Trump trumpeted the Court's action, with two liberal justices dissenting, as a "big win" for the administration. The Court's brief, unsigned order in Barr v. East Bay Sanctuary Covenant greenlighted new rules that a federal judge in San Francisco had found to be inconsistent with U.S. asylum law and that a federal appeals court had blocked pending the government's appeal.
Apart from the merits of the issue, the episode is significant as the administration's most recent instance of asking the Court for "extraordinary" relief in high-profile legal disputes after losing in lower courts. Under ordinary procedures, the losing party in a lawsuit is not entitled to stay the effect of a lower court decision while pressing its appeal.
The Trump administration, however, has resorted with what one expert calls "unprecedented frequency" to asking the Supreme Court to stay adverse decisions in lower courts with the outcome on appeal uncertain. Steven Vladeck, a law professor at the University of Texas in Austin, shows in a new law journal article that the Trump administration has sought extraordinary relief from the Supreme Court more than 30 times in the past three years, more than twice the number of such instances by the previous two administrations over the previous 16 years.
The Court's decision to allow the new asylum rules marks the second time in less than three months that the justices let this most lawless of presidents put into effect a policy on a highly charged political issue that a lower court had blocked. The justices divided 5-4 in an unsigned order issued on July 28 that allowed the administration to transfer Defense Department funds to Trump's southern border wall after Congress refused to appropriate funds for that purpose.
In that instance, the Court gave a reason of sorts for its action. The unsigned, one-paragraph order noted "strong doubts" that the environmental groups challenging the reprogramming of military funds had legal standing to vindicate Congress's authority over federal spending. Vladeck criticizes both the administration's tactics and what he calls the Court's "acquiescence" in the unusual practice as short-circuiting ordinary appellate procedures to the disadvantage of private parties challenging the government.

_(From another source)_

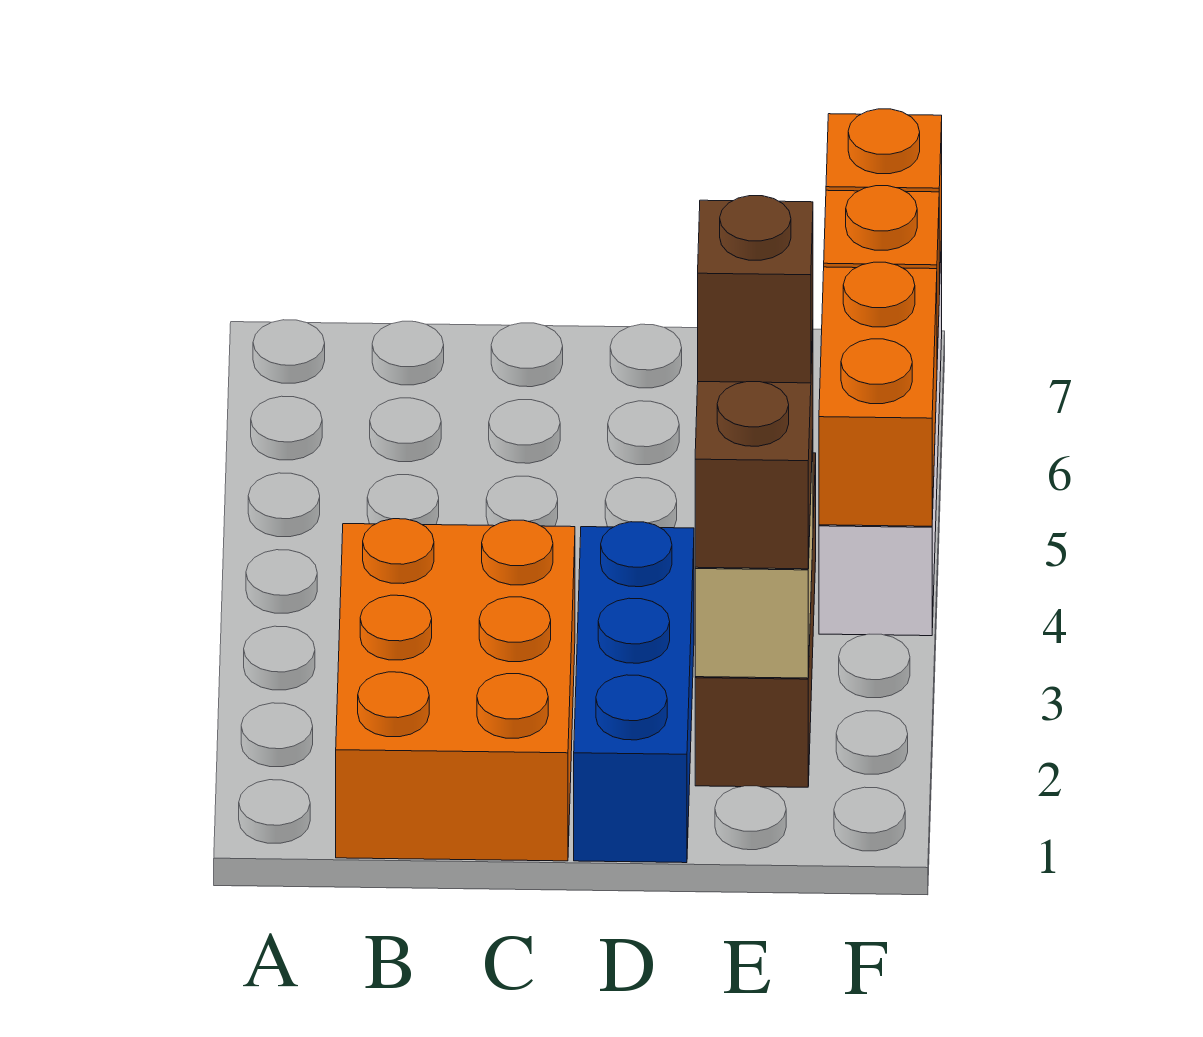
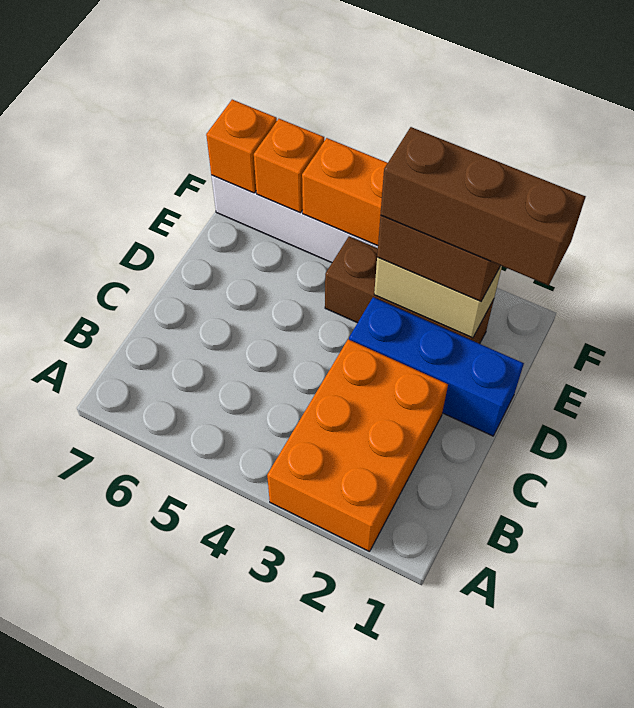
orange brick B1:C3 level 1 -> orange brick A2:C3 level 1
brown brick E3 level 4 -> brown brick E1:E3 level 4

Ostensibly, the Court's rules requires an applicant seeking a stay of a lower court decision pending appeal to show it will suffer irreparable injury without a stay. Vladeck notes that Roberts has written that the government suffers an irreparable injury when blocked from putting its policies into effect during a legal challenge. Private plaintiffs unsuccessfully challenging a government policy do not get that kind of solicitude if they complain of irreparable injury while they suffer the effects of the challenged policy.

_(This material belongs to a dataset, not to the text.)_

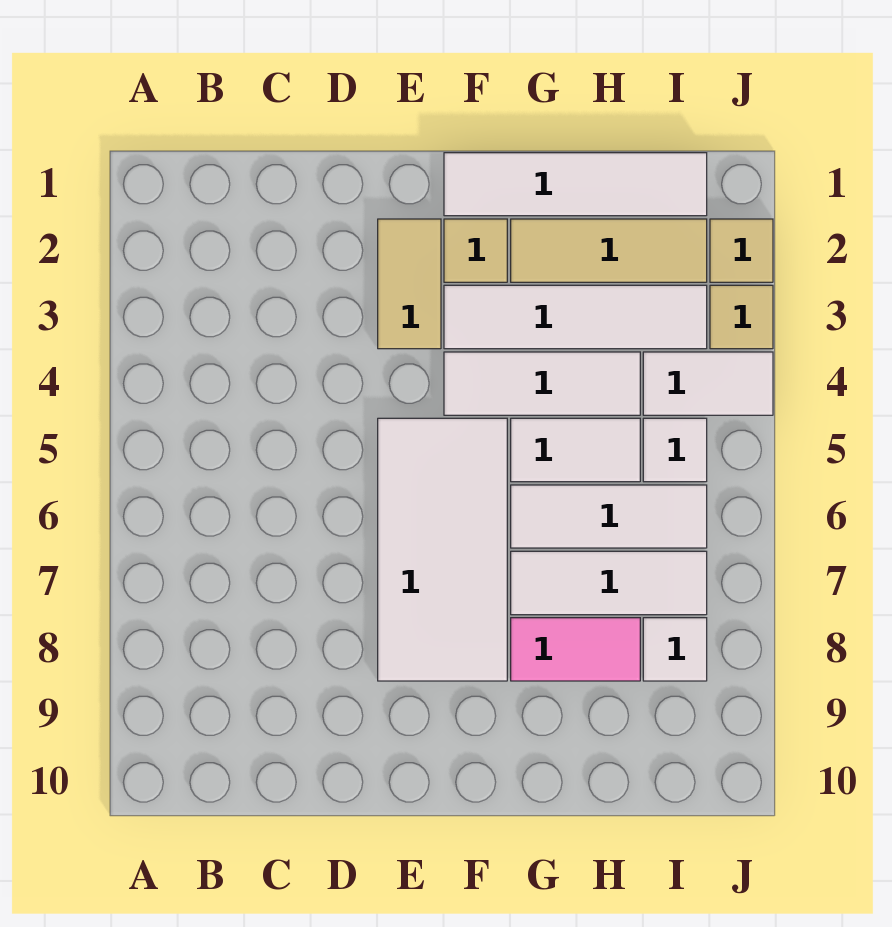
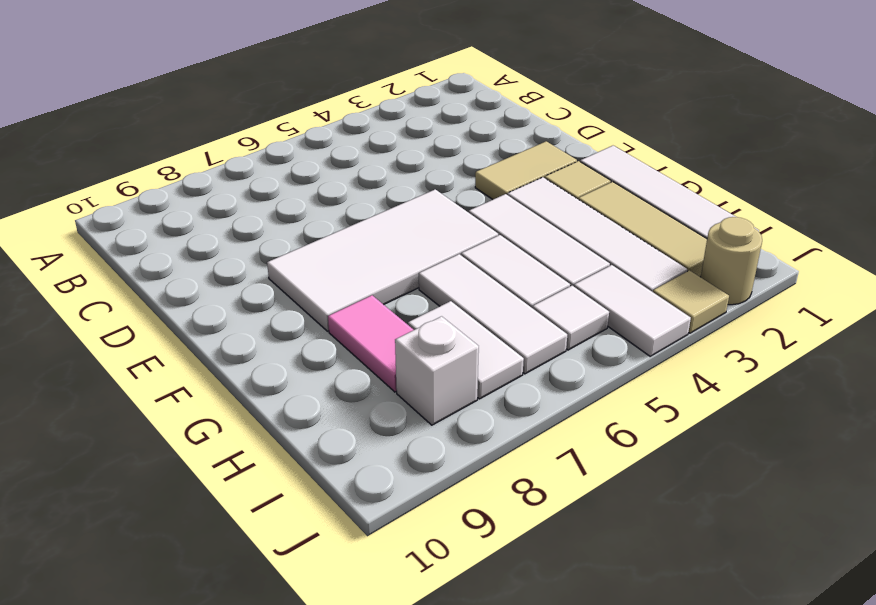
white tile G7:I7 level 1 -> white tile H7:I7 level 1
white tile I8 level 1 -> white brick I8 level 1
tan tile J2 level 1 -> tan round brick J2 level 1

The Trump administration has had what Vladeck calls a "middling" success rate on these extraordinary requests. Along with the latest wins on asylum rules and the border wall funding, the administration was also allowed to put into effect its limits on transgender military service members despite four lower court rulings to block it.

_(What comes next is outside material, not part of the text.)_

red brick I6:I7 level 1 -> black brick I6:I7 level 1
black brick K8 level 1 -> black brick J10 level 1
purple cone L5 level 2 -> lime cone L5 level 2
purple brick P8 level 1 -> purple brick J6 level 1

The justices also favored the administration by blocking the federal judge in the census case from deposing Commerce Secretary Wilbur Ross under oath about his reasons for adding a citizenship question to the 2020 census. On the other hand, the Court refused to let the administration rescind the Obama policy known as DACA deferred action for childhood arrivals pending a final decision in the cases challenging the administration's action.
In the most recent instance, Justice Sonia Sotomayor cited Vladeck's study in criticizing the Court's receptivity to the administration's pleas. "[G]ranting a stay pending appeal should be an 'extraordinary' act," she wrote, quoting a prior decision. "Unfortunately, it appears the Government has treated this exceptional mechanism as a new normal. Historically, the Government has made this kind of request rarely; now it does so reflexively."
Vladeck implicitly argues that the full Court should be objecting to the administration's tactics. The Court, he notes, has made "no suggestion . . . that the Solicitor General is abusing his unique position, is taking advantage of his special relationship, or is otherwise acting in a manner unbecoming the office he holds."
The administration and its supporters defend the practice by complaining that federal district court judges have been freer than in the past in issuing nationwide injunctions to block administration policies pending appeals. Attorney General William Barr noted in an op-ed in the The Wall Street Journal that federal judges have issued 40 nationwide injunctions during the Trump years, but issued only 20 such rulings during the eight years of the Obama administration.
Jonathan Turley, a frequent legal affairs commentator and law professor at George Washington University Law School, similarly sees the administration's tactics as a response to nationwide injunctions, which he says create "a dysfunctional element in the court system and a more direct avenue to the Supreme Court for the government." Some of the justices, he adds, appear to be "losing patience with national injunctions by trials . . . ."
The Roberts Court has been less than evenhanded in the area. The Court took no action to allow the Obama administration to put its so-called DAPA policy deferred action for parents of Americans into effect after a federal judge in Texas issued a nationwide injunction to block the policy. The Court's solicitude toward Trump's policies is further evidence, alas, that the five Republican-appointed justices did not leave their party registration cards behind them after donning their judicial robes.